(Saved entries)
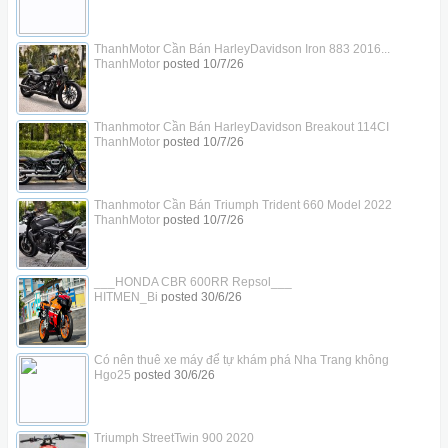
ThanhMotor Cần Bán HarleyDavidson Iron 883 2016...
ThanhMotor
posted
10/7/26
Thanhmotor Cần Bán HarleyDavidson Breakout 114CI
ThanhMotor
posted
10/7/26
Thanhmotor Cần Bán Triumph Trident 660 Model 2022
ThanhMotor
posted
10/7/26
___HONDA CBR 600RR Repsol___
HITMEN_Bi
posted
30/6/26
Có nên thuê xe máy để tự khám phá Nha Trang không
Hgo25
posted
30/6/26
Triumph StreetTwin 900 2020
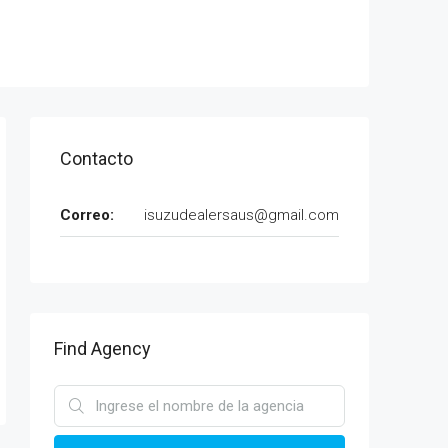
Contacto
Correo:
isuzudealersaus@gmail.com
Find Agency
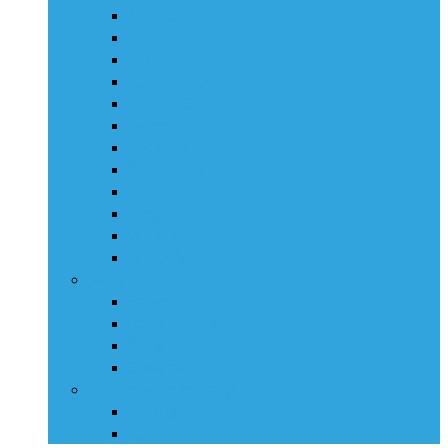
Minnow
Perch
Pike
Rattlin‘ Hornet
Rattlin‘ Sting
Skinner
Slick Stick
Squarebill
Thrill
Tiny
Whacky
Whitefish
Jerky
Fatso
Rattlin‘ Slider
Slider
Sweeper
Hladinové nástrahy
Lil’Bug
Rattlin’ Pop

→ **What this task involves**
Reproduce every line of text from the records above without any changes, and leave the pictures out of your answer.

→ **The completed task**
ThanhMotor Cần Bán HarleyDavidson Iron 883 2016...
ThanhMotor
posted
10/7/26
Thanhmotor Cần Bán HarleyDavidson Breakout 114CI
ThanhMotor
posted
10/7/26
Thanhmotor Cần Bán Triumph Trident 660 Model 2022
ThanhMotor
posted
10/7/26
___HONDA CBR 600RR Repsol___
HITMEN_Bi
posted
30/6/26
Có nên thuê xe máy để tự khám phá Nha Trang không
Hgo25
posted
30/6/26
Triumph StreetTwin 900 2020
Contacto
Correo:
isuzudealersaus@gmail.com
Find Agency
Minnow
Perch
Pike
Rattlin‘ Hornet
Rattlin‘ Sting
Skinner
Slick Stick
Squarebill
Thrill
Tiny
Whacky
Whitefish
Jerky
Fatso
Rattlin‘ Slider
Slider
Sweeper
Hladinové nástrahy
Lil’Bug
Rattlin’ Pop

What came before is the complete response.